Пока они существовали и пока существовал тот образ жизни, который они представляли, такие люди должны были быть в самом центре жизни маленького городка. Их средства были ограничены, но время - нет: они могли позволить себе немало его для пустопорожних разговоров. Если они не все были республиканцами, как утверждала мадам Ла-Фарж, то, во всяком случае, были политизированы, поскольку политика - местная и национальная - давала поводы для беспокойства и дискуссий там, где других поводов для размышлений было сравнительно мало. Во всяком случае, их к этому приучили.

Сын буржуа был воспитан на классической науке. Идеалы, заложенные в нем, какими бы смутными они ни были, соответствовали доступным ему занятиям и усиливали их действие: следить за управлением имением (пусть и на расстоянии), выполнять какую-нибудь общественную работу, не отнимающую много времени, изредка появляться "на форуме" и отводить много времени для "наслаждений духа и дружбы" - все это было достойно учения римских текстов".
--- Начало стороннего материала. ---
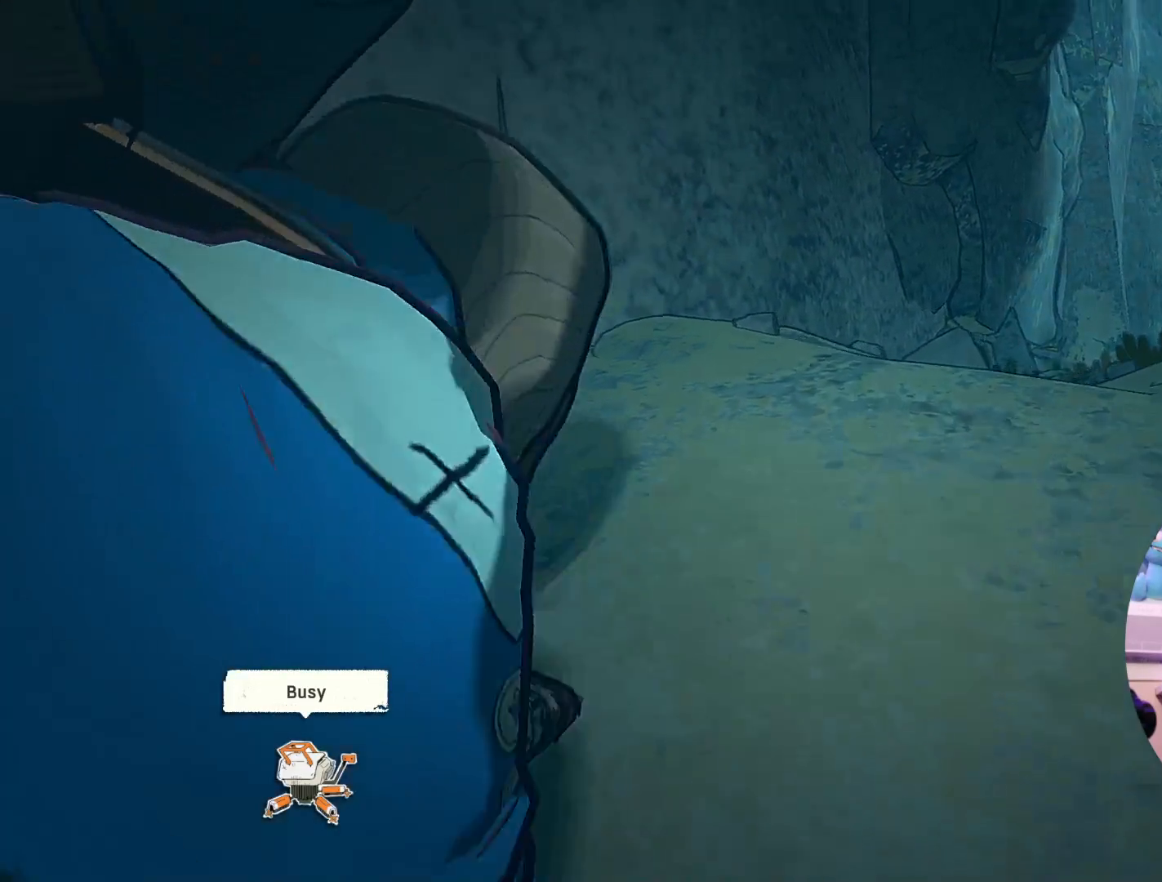
{"buttons": [], "left_stick": "up-right", "right_stick": "center", "events": []}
Римская или нет, эта буржуазия была сельской. Часто она жила в поместье или в пределах досягаемости от него. Земельная собственность означала сначала избирательные права, а затем экономический престиж вплоть до 1870 года. Буржуа "измерял свое влияние размерами своих земель". Даже если должность, профессия или ремесло требовали от него поселиться в городе, земля оставалась рядом, и он оставался рядом с ней, потому что это был истинный источник его состояния, а значит, его влияния и статуса.
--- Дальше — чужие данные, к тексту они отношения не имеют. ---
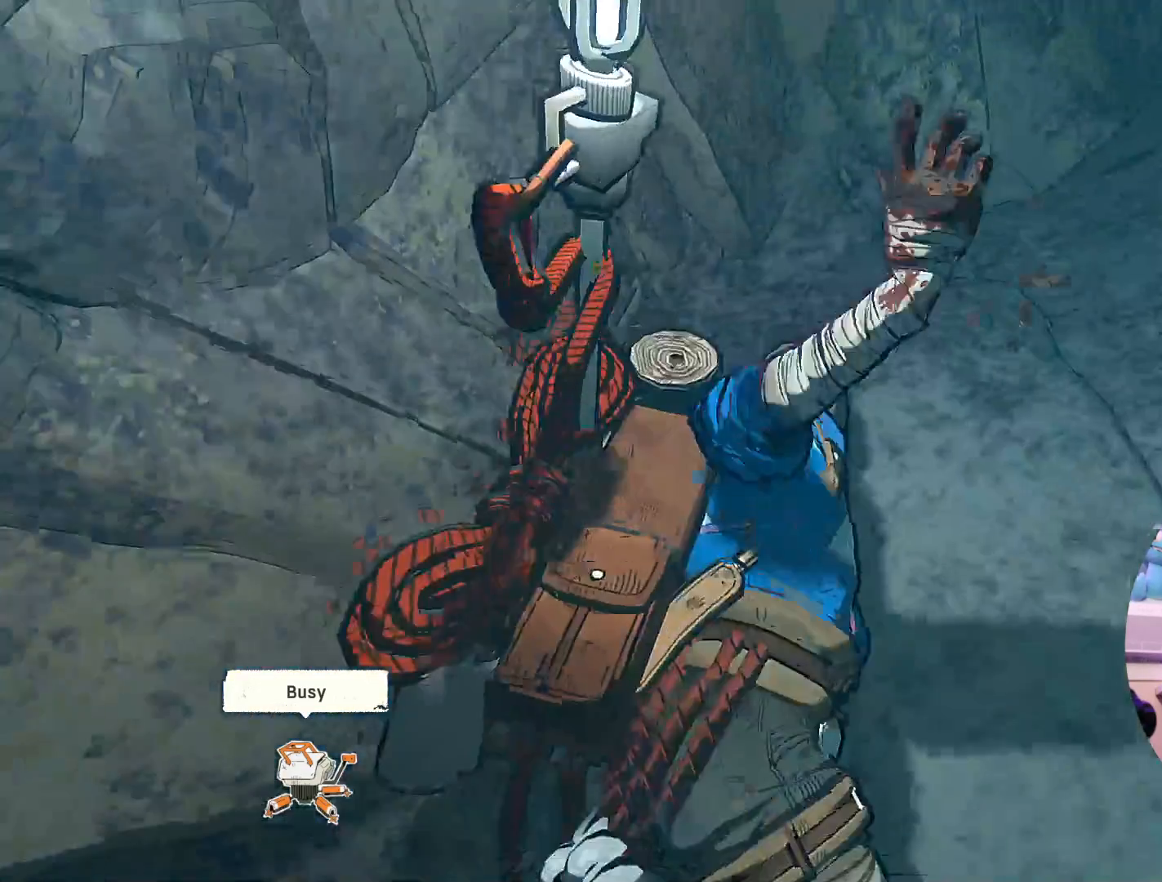
{"buttons": [], "left_stick": "center", "right_stick": "center", "events": []}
Излишне говорить, что не все буржуи ничего не делали. И очевидно, что буржуа был (и остается) запутанным термином, который скрывает еще больше различий, чем показывает. Согласно Эмилю Гийомену, в первые 20 лет Республики население Серильи делилось на четыре основные группы: большие помещичьи семьи, отгороженные от всех остальных групп и прочно связанные со своей кастой; более доступная группа - врачи, аптекари, нотариусы, богатейшие купцы и немногочисленные государственные служащие; третья группа - бизнесмены (торговцы, скототорговцы, лавочники), управляющие и другие агенты по продаже недвижимости, а также зажиточные фермеры, обеспечивавшие связь с четвертой группой - "маленькими людьми", мелкими лавочниками и ремесленниками. Именно представители последней группы подчеркивали противопоставление города и деревни, надевая костюмные пиджаки и выставляя собаку, чтобы отличить себя от "крестьян в синих плащах, чья речь была грубой, безлюдной и жаргонной". Но, видимо, именно эти люди, наиболее близкие к крестьянам, которых они презирали, которые в свою очередь возмущались и завидовали им, были великими носителями тех укладов и нравов, которые они сами так старались перенять.